WHAT IS EXPECTED: From the data below, set down exactly the lines between the one holding "Waitlist Forecast" and the one holding "should contact the property to verify.", inclusive, and no others.
===============
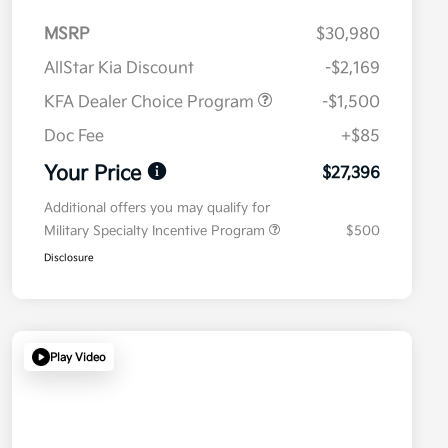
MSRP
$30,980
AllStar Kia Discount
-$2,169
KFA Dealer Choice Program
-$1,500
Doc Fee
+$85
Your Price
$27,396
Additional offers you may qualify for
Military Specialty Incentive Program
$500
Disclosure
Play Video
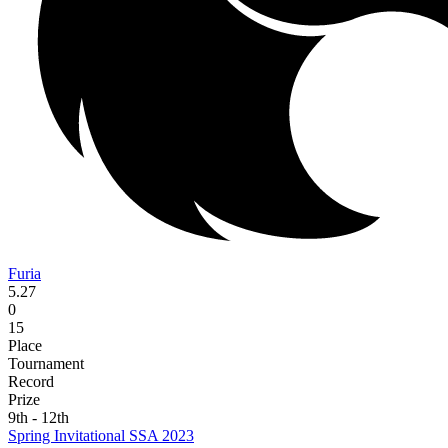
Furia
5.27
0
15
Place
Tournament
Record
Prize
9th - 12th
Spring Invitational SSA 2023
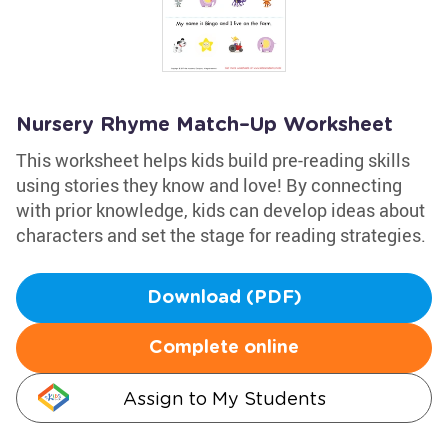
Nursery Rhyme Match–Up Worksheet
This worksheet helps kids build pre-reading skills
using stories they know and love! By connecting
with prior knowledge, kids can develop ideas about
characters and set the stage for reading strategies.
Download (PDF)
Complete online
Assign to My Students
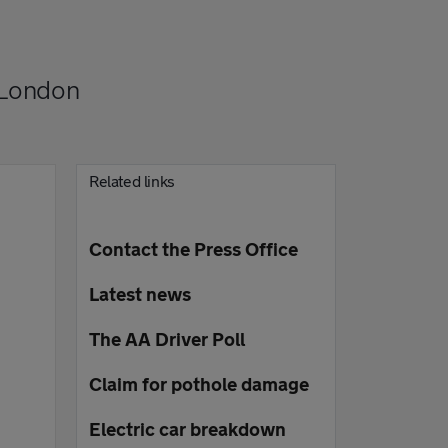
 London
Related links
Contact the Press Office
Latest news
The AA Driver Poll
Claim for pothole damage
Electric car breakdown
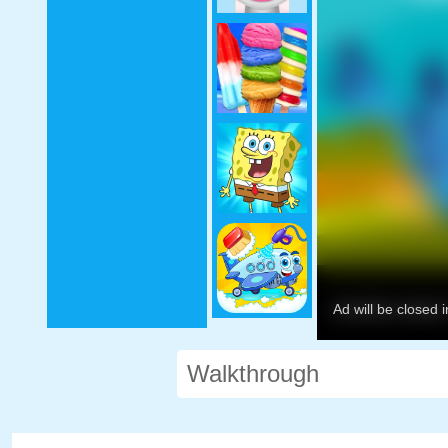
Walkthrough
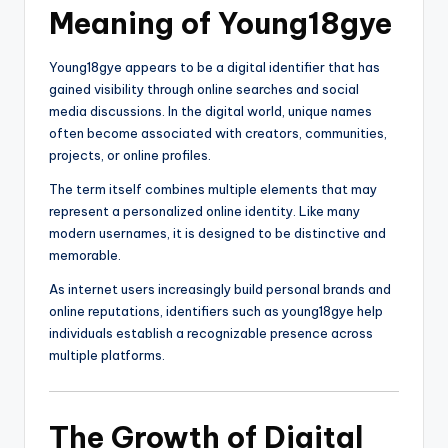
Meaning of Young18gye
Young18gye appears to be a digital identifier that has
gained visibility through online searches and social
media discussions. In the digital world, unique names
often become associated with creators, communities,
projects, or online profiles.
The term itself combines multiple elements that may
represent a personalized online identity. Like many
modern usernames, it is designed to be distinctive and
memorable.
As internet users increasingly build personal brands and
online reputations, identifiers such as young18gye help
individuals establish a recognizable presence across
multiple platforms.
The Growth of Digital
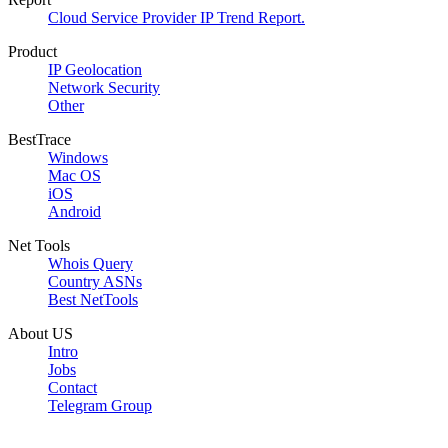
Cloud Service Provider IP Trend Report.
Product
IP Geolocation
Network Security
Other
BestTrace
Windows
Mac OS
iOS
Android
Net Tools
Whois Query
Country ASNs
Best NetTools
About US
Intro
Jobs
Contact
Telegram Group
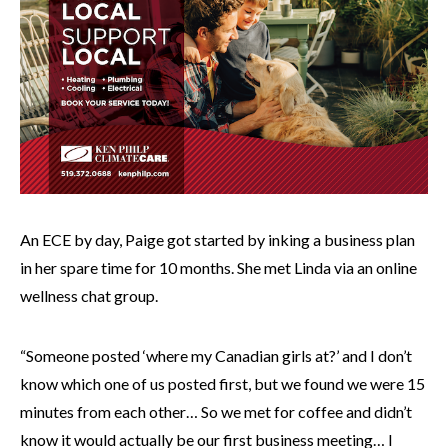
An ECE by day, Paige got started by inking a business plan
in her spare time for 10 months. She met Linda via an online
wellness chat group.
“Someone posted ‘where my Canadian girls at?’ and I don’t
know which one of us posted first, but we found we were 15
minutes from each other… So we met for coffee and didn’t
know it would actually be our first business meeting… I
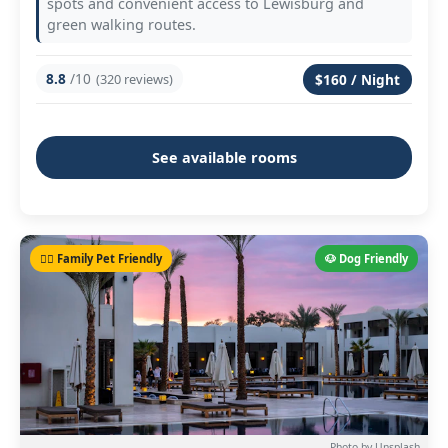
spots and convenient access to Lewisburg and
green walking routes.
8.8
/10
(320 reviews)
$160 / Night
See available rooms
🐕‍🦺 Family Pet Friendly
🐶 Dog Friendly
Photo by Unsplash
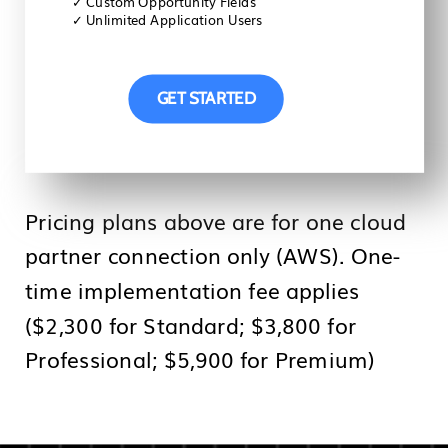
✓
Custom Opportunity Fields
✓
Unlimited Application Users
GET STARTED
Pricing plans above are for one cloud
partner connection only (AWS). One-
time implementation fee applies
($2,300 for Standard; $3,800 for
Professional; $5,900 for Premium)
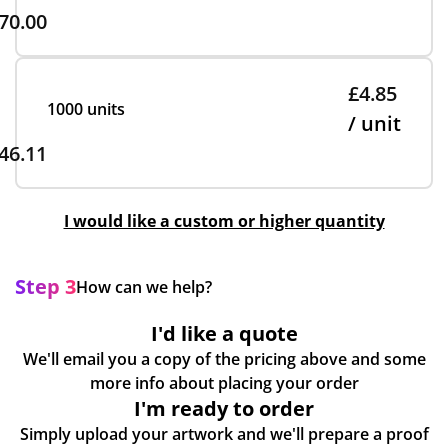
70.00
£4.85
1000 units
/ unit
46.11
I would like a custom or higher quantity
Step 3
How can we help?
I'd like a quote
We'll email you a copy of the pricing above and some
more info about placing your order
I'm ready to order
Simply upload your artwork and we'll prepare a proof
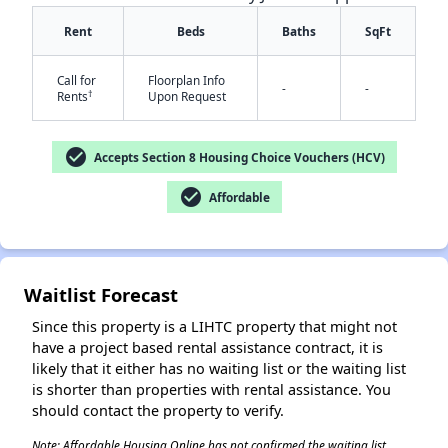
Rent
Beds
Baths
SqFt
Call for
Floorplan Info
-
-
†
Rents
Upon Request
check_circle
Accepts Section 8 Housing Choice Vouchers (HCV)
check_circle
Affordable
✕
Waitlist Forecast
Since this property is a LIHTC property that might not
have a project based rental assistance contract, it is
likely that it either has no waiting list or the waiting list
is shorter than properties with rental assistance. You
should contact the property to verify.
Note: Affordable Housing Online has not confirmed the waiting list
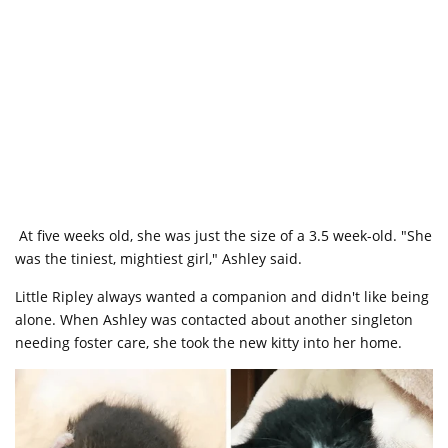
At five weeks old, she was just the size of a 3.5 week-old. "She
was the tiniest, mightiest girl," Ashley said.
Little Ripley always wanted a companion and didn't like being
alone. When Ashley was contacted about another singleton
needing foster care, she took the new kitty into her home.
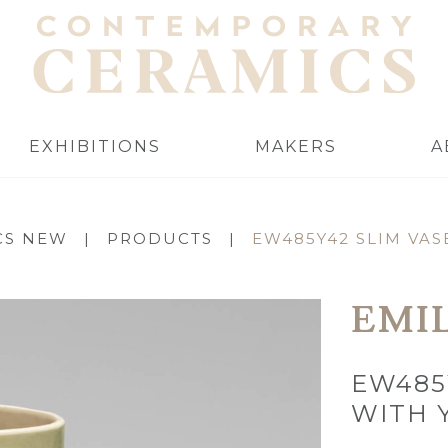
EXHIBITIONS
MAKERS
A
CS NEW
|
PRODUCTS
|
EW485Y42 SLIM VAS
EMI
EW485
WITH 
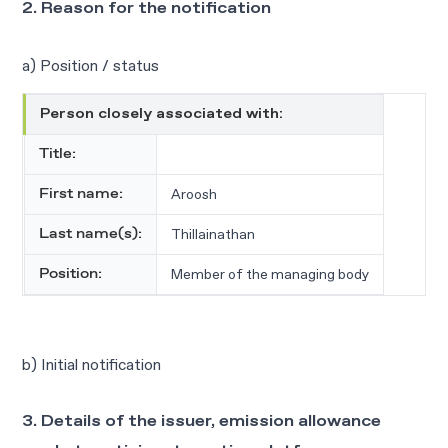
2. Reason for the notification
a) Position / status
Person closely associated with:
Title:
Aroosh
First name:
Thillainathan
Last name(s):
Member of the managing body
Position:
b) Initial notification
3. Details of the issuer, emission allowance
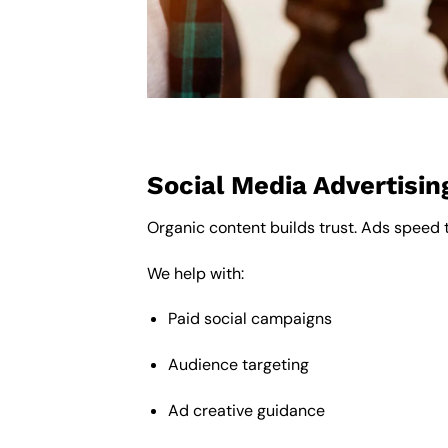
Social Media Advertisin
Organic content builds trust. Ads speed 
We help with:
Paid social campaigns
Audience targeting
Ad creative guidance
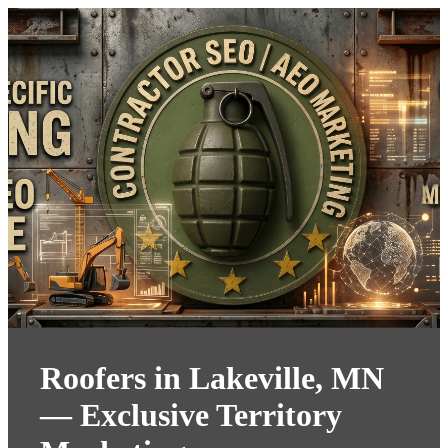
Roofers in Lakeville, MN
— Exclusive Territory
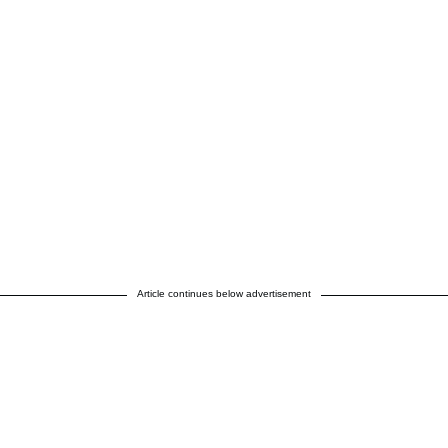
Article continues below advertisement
===============
RESPONSE:
Waitlist Forecast
Since this property is a LIHTC property that might not
have a project based rental assistance contract, it is
likely that it either has no waiting list or the waiting list
is shorter than properties with rental assistance. You
should contact the property to verify.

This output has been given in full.